AT&T accused of violating privacy law with sale of phone records to CIA – Consumer advocates have asked the Federal Communications Commission (FCC) to declare that AT&T violated a privacy rule in the Communications Act by selling phone records to the Central Intelligence Agency (CIA). A report last month said that “AT&T has turned over international calling records to the CIA. The telecom charges the CIA more than $10 million per year in exchange for access to metadata about calls by suspected terrorists overseas.” In response, a group of consumer advocacy groups led by Public Knowledge filed a petition today with the FCC.

Will NSA cut it out if Congress passes no-bulk-spying bill? “Depends” – The bill’s sponsors have made it unequivocal that they want to shut down the bulk data collection programs.

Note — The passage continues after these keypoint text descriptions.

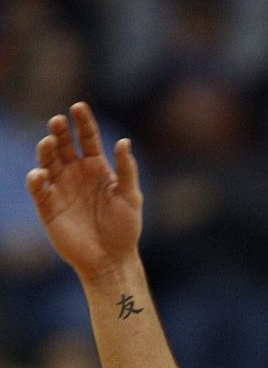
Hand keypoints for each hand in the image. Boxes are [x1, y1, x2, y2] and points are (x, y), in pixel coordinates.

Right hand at [25, 102, 141, 282]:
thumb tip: (124, 142)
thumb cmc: (125, 229)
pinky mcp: (48, 206)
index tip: (79, 107)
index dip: (83, 122)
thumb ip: (127, 170)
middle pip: (63, 144)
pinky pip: (38, 188)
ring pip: (48, 161)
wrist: (112, 260)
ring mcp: (60, 187)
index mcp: (96, 168)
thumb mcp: (131, 198)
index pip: (87, 138)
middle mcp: (75, 173)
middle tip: (59, 121)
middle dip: (60, 131)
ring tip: (49, 142)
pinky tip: (41, 175)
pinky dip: (36, 179)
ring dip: (46, 150)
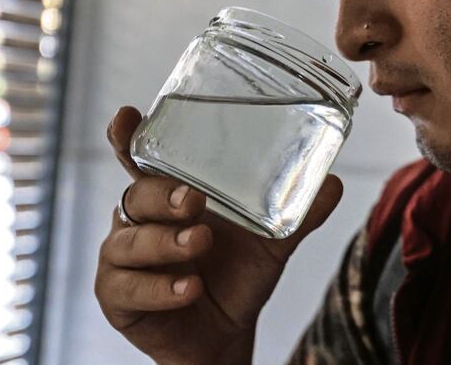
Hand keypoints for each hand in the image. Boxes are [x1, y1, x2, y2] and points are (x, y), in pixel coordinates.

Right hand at [94, 106, 342, 364]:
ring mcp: (123, 259)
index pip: (141, 159)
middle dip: (163, 195)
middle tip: (193, 199)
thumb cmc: (238, 273)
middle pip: (136, 195)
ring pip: (129, 242)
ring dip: (165, 242)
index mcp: (168, 194)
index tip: (126, 117)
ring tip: (199, 241)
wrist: (227, 334)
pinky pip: (127, 288)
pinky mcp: (118, 298)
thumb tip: (332, 184)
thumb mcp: (271, 241)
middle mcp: (140, 221)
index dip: (128, 138)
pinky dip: (161, 288)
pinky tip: (190, 288)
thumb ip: (297, 213)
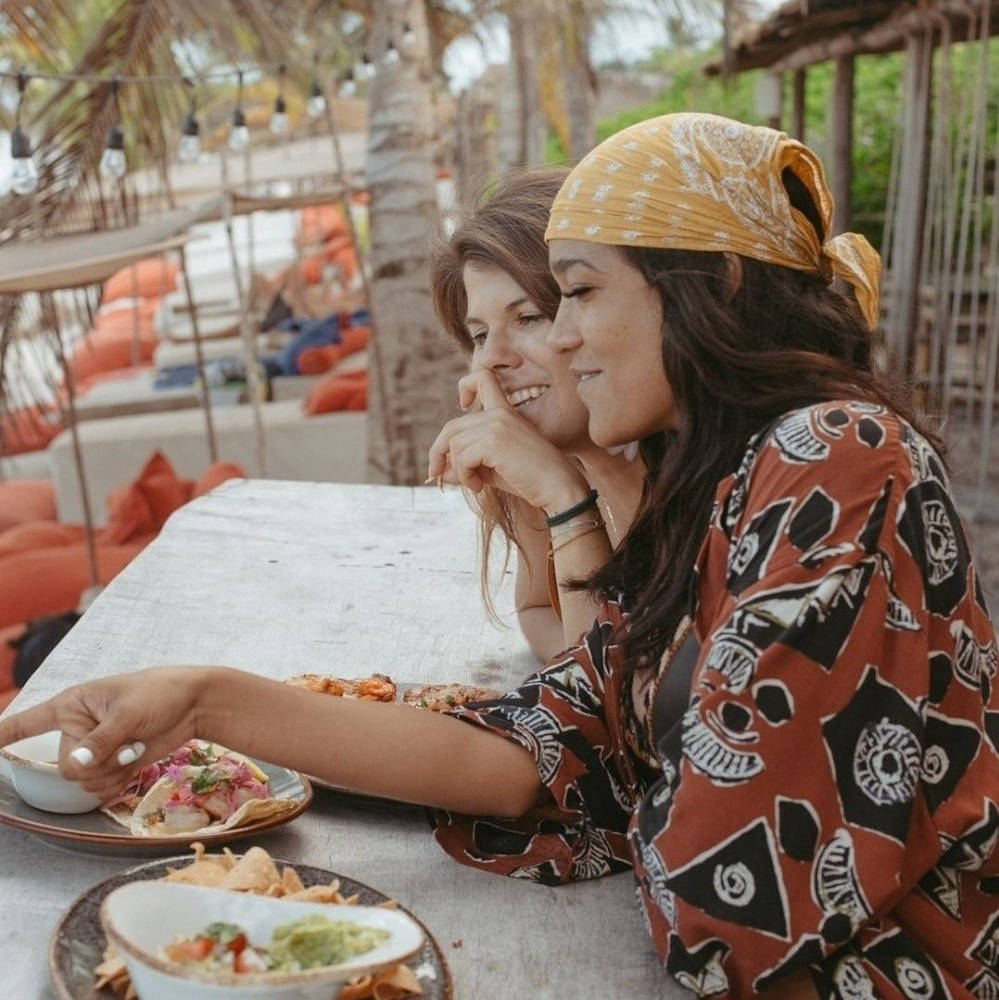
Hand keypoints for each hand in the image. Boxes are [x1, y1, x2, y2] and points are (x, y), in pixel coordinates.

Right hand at [0, 667, 206, 798]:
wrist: (195, 704)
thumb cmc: (160, 693)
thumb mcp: (128, 714)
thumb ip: (100, 742)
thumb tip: (76, 768)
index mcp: (72, 705)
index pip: (27, 721)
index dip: (2, 737)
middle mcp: (77, 728)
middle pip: (66, 766)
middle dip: (97, 762)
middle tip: (126, 740)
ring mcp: (94, 749)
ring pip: (83, 783)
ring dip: (111, 773)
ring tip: (134, 746)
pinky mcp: (112, 764)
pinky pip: (99, 789)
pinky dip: (118, 783)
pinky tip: (136, 762)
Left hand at [427, 370, 589, 511]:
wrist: (558, 487)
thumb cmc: (529, 480)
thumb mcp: (492, 469)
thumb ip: (466, 465)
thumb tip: (438, 473)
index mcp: (505, 411)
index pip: (482, 377)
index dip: (465, 386)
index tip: (463, 405)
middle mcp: (499, 413)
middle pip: (452, 426)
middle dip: (438, 452)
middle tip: (436, 475)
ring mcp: (497, 424)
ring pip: (454, 445)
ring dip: (458, 471)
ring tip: (474, 484)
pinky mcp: (494, 441)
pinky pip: (462, 458)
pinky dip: (464, 476)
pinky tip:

In Rep. James Sensenbrenner’s (R-WI) breakdown of the bill, the first point is in boldface: “End bulk data collection of Americans’ communication records.” But a top DOJ lawyer who testified at today’s hearing said he sees some ambiguity in the language of the bill, and the government probably won’t shut down any programs—at least not without a court fight.

Mass phone record gathering necessary: NSA chief – The mass collection of telephone data is necessary to monitor communications between terrorist suspects, the head of a US spy agency has said.

Australian Greens succeed in bid to establish surveillance inquiry – After a handful of previous attempts, the Greens party has finally gained an inquiry into the Telecommunications Act that will look at surveillance conducted in Australia.

NZ judge: Kim Dotcom is likely still being spied upon – Dotcom heard a conversation with his attorney played back over a phone call – A New Zealand court judge on Wednesday affirmed that it is likely that Kim Dotcom and his family have been and continue to be under surveillance. However, Judge N.R. Dawson stopped short of granting Dotcom’s request to compel American authorities to provide an affidavit “stating in unequivocal terms” whether the US has conducted surveillance against him since the January 20, 2012 raid on his property. The judge added that Dotcom needs to provide further evidence that surveillance is definitely being carried out by the US “before this Application could succeed.”

Reacting to NSA, FreeBSD Bars Intel, Via Chips – FreeBSD, the open-source operating system, announced that it will no longer support Intel’s RdRand and Via Technology’s Padlock on-chip random number generators (RNGs) moving forward in new versions of the UNIX-like operating system.

Snowden revelations spook Hightail’s cloud-computing customers – Brad Garlinghouse, CEO of the collaboration and data-sharing service, says customers’ data-security worries slow their purchasing. And Hightail has had to change its own business.